Build
Building the containers
Before the application can be started, application containers have to be built. This can be achieved with the following command.
docker-compose build
Time
Building these containers will take some time. Especially the init and annotation containers have to install a lot of perl modules and take some time before they are ready.
Refer to the next section for further details on individual docker containers and their purpose.
Docker Container
Docker Container
The application, as presented, utilizes multiple docker containers for the components.
- mariadb
- EVAdb (docker/snv-hg19p)
- EVAdb admin (docker/snvedit)
- init container (helperscripts)
- annotation (annotation)
The EVAdb application consists of two user-facing web interfaces hosted through an Apache Webserver as cgi scripts. To run the application, we also setup the mysql database (mariadb), an init container and an annotation container. The primary use-case of the init container is creation of the database, initial user setup and import of external databases. It should be run on first startup and whenever external data needs changing. The annotation container is intended to be used for the import of vcf files from your standard GATK best practices pipeline.
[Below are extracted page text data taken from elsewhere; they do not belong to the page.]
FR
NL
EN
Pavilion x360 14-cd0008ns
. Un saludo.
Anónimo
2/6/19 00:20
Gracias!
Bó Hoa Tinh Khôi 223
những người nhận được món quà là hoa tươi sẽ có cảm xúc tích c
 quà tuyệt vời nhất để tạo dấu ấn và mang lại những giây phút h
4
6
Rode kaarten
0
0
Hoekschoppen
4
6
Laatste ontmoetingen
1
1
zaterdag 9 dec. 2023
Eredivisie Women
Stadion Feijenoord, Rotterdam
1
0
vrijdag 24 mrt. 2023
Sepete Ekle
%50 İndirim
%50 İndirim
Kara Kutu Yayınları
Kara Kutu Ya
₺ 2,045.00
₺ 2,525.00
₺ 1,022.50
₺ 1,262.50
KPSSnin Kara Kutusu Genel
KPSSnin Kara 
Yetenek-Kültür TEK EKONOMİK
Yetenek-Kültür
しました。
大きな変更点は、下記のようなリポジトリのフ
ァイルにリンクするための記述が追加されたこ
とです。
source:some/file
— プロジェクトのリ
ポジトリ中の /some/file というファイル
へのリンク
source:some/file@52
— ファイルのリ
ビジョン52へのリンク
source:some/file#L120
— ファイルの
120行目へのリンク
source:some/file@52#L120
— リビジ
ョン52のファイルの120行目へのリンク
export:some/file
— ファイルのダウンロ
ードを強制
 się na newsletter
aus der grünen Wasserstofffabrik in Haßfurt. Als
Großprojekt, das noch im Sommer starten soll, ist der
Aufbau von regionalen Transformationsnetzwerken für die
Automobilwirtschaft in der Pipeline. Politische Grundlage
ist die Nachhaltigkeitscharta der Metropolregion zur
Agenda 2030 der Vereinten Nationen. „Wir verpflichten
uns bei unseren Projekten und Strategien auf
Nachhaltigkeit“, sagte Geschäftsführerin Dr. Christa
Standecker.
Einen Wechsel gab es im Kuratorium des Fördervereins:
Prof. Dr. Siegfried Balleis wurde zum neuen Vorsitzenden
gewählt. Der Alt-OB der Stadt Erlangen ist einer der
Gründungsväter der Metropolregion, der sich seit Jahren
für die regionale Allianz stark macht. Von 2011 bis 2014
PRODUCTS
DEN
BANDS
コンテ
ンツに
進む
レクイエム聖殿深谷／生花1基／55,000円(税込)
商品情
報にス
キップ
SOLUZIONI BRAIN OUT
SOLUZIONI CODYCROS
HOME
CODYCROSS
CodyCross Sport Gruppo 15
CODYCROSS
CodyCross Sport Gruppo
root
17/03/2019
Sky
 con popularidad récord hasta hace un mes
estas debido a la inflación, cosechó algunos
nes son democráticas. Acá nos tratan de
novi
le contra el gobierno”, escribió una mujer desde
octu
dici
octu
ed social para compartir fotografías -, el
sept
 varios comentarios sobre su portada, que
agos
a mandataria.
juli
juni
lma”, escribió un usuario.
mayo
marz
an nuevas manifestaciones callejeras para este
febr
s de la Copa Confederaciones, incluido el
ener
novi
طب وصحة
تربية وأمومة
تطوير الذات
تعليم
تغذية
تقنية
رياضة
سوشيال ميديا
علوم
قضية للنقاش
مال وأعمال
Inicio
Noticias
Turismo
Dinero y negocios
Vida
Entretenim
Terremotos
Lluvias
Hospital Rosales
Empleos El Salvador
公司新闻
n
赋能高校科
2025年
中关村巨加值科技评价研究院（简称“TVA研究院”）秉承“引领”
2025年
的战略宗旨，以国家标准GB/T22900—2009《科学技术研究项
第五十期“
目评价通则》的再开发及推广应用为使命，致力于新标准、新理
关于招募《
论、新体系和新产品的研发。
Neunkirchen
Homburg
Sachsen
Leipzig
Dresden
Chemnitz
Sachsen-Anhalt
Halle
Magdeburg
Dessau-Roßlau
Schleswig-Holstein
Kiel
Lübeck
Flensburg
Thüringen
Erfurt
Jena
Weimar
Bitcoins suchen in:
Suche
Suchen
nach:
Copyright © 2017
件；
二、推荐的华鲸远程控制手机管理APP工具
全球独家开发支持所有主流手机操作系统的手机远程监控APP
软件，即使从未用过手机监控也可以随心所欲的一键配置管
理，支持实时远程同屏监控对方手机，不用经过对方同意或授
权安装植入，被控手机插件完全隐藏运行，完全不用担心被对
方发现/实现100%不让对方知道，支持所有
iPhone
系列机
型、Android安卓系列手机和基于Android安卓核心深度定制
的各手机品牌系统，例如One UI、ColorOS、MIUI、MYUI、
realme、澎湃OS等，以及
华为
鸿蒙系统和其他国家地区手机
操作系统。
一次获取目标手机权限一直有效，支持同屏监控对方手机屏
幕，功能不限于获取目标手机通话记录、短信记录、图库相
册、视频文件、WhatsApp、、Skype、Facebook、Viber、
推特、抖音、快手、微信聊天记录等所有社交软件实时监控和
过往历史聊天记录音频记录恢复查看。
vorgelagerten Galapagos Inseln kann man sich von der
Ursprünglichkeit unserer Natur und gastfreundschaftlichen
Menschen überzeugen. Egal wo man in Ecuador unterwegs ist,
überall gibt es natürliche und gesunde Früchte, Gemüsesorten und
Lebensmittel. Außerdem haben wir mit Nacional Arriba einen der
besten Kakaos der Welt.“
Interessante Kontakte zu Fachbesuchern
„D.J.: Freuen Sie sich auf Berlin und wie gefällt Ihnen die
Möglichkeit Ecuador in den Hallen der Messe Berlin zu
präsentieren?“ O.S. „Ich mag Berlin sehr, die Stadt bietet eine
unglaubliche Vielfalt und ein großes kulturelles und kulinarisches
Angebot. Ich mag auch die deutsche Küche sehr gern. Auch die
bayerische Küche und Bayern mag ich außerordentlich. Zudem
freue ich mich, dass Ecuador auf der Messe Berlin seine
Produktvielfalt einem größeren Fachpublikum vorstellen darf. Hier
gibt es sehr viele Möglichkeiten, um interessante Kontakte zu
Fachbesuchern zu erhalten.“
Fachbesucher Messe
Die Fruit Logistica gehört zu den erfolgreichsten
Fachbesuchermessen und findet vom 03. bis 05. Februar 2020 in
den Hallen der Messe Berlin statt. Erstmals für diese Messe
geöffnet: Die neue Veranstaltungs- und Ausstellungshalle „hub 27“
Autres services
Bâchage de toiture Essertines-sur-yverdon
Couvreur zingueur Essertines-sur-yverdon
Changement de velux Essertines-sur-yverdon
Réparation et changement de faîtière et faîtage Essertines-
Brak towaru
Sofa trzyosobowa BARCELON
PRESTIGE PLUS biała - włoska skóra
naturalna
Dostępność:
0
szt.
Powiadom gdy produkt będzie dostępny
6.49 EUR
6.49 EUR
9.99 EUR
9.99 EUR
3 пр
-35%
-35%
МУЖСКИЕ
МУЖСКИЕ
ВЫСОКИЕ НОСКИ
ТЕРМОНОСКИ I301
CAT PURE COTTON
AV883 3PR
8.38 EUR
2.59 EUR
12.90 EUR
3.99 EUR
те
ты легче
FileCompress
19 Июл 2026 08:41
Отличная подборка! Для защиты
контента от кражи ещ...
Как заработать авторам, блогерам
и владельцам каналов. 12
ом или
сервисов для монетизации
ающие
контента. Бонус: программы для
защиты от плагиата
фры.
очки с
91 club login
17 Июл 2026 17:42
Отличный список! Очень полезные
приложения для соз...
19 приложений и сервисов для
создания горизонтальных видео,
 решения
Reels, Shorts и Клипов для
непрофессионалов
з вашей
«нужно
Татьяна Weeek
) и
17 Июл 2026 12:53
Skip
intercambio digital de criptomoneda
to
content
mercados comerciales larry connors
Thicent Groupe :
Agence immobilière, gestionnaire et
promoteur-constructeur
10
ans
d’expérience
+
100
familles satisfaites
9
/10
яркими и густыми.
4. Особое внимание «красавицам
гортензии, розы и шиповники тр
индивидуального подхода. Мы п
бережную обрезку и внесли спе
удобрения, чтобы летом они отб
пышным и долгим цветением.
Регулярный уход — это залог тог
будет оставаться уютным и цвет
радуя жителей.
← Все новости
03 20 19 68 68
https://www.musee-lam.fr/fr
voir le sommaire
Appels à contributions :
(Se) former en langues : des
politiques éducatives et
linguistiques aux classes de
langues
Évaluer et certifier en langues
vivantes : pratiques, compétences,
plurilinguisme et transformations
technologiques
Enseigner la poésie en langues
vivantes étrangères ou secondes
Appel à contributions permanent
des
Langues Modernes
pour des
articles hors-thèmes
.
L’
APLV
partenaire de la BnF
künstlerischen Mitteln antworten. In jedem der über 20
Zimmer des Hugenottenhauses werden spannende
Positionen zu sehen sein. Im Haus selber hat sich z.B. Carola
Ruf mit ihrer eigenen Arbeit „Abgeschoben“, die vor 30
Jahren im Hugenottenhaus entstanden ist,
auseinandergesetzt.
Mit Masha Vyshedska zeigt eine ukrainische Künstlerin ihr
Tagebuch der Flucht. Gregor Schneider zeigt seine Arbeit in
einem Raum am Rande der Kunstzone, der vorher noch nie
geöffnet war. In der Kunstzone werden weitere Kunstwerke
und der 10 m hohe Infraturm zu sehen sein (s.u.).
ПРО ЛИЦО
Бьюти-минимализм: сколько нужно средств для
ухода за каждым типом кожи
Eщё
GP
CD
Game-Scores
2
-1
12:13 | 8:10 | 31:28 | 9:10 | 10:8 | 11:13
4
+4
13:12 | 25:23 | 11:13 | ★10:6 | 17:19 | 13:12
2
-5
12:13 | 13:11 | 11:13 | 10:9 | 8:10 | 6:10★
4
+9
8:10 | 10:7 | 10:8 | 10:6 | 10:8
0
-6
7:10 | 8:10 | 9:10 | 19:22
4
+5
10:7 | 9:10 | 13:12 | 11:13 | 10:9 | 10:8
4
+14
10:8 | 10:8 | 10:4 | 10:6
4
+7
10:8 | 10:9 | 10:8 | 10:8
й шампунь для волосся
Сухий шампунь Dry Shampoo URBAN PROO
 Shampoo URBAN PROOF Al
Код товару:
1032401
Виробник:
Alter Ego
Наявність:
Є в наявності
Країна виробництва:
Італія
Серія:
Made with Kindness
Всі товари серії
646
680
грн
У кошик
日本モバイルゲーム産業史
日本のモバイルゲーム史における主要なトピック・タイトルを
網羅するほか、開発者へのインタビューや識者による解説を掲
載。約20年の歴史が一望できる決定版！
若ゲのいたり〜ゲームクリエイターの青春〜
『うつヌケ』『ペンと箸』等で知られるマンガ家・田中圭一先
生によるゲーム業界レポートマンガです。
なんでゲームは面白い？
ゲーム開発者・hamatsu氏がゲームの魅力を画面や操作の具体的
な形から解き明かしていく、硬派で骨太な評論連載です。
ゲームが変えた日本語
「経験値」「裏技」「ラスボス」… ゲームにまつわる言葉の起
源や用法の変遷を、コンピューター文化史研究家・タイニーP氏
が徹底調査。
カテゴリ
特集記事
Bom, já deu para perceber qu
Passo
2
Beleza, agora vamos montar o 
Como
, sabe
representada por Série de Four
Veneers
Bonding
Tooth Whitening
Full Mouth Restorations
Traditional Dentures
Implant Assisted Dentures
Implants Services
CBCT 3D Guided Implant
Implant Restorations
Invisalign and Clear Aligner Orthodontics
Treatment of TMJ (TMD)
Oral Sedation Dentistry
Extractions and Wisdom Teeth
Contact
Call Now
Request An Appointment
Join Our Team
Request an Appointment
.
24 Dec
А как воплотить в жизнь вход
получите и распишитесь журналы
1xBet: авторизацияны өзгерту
The setup of all containers is done through the docker-compose script
(docker-compose.yml
). Below, we will explain the basic setup of each
containers.
docker-compose run
To execute a tool in a running container of our setup, please use either
docker-compose exec [db|evadb_user|evadb_admin|evadb_init|annotation] bash
if the container is currently running, or
docker-compose run [db|evadb_user|evadb_admin|evadb_init|annotation] bash
if the container is currently shut off. For example, to inspect the database in detail, one can use
docker-compose exec db mysql -u <USER> -p<PW>
to get a mysql shell in the container.
EVAdb and EVAdb Admin Containers
Both containers are extended from standard apache/httpd Dockerfiles. We support some environment variables to supply the database user and password data. For each container, the application will run as https web service on port 443 which can be forwarded by standard docker syntax. By default, the user facing filter application will take port 443 of the host and the admin application will use port 8443.
Firewall Setup
When running a production setup where access to your EVAdb instance from the internet is required it is recommended to run a firewall with only port 443 accessible from the outside. In such a setup, you could access the admin backend only from your local network or through SSH port-forwarding (f.e.)
SSL Setup
Both containers require a docker volume to be mounted at the /ssl
location (can be read-only) containing a certificate and private key file
for the SSL connection. The files must be named evadb.crt
and
evadb.key
respectively.
Init Container
The init container will initialize the database. It creates the first user for the web interface which can then create other users as well. It is built from a standard debian image and installs most software for running the perl scripts to setup the database.
First Startup
On first start, the EVAdb will typically launch against an unitialized
database. In order to function properly, at least INIT_DB
and INIT_USER
have to be set to 1
to create the database setup and add initial
user credentials.
It features two docker-volumes which need to be populated with data for the container to work properly.
Volume | Purpose |
---|---|
/library |
Hosting pre-downloaded external databases (gnomAD, dbNSFP etc.). See the Download Section for more details. |
/database |
Database dumps and sql scripts for database creation. The container uses all scripts from this folder to initialize the database. |
The behaviour of the container can be influenced by setting the IMPORT_*
and
INIT_*
environment variables. This is especially useful if only a single
third-party dataset should be reimported. Other values than 1
(e.g. 0
) will
turn off the respective part.
Database Wipe
If the Init container is run with INIT_DB=1
on an initialized database
all data is wiped off the installation.
Setting | Default | Description |
---|---|---|
INIT_DB | 1 | Initialize the database (wipes existing data) |
INIT_USER | 1 | Setup admin user and password |
IMPORT_DBNSFP | 1 | Toggle import of Polyphen2 and SIFT |
IMPORT_CADD | 1 | Toggle import of CADD scores |
IMPORT_GNOMAD | 1 | Toggle import of gnomAD |
IMPORT_DGV | 1 | Toggle import of dgv structural variation |
IMPORT_CLINVAR | 1 | Toggle import of clinvar data |
IMPORT_UCSC | 1 | Toggle import of ucsc data |
IMPORT_CDSDB | 1 | Toggle import of coding sequence database |
IMPORT_LOF_METRICS | 1 | Toggle import of gnomad scores by gene |
Annotation Container
The annotation container is built from the ngs-pipeline
repository. Its primary purpose is enabling the import of vcf files for samples.
For this, it uses the externalPipelineImport.pl
tool as its main interface via
entrypoint.sh
. Data should be provided via the volume /data
. The container
expects library data (such as human reference genomes) at /library
and
databases for annotation at /anno_db
.
How to use this container to import a VCF file will be described in another section.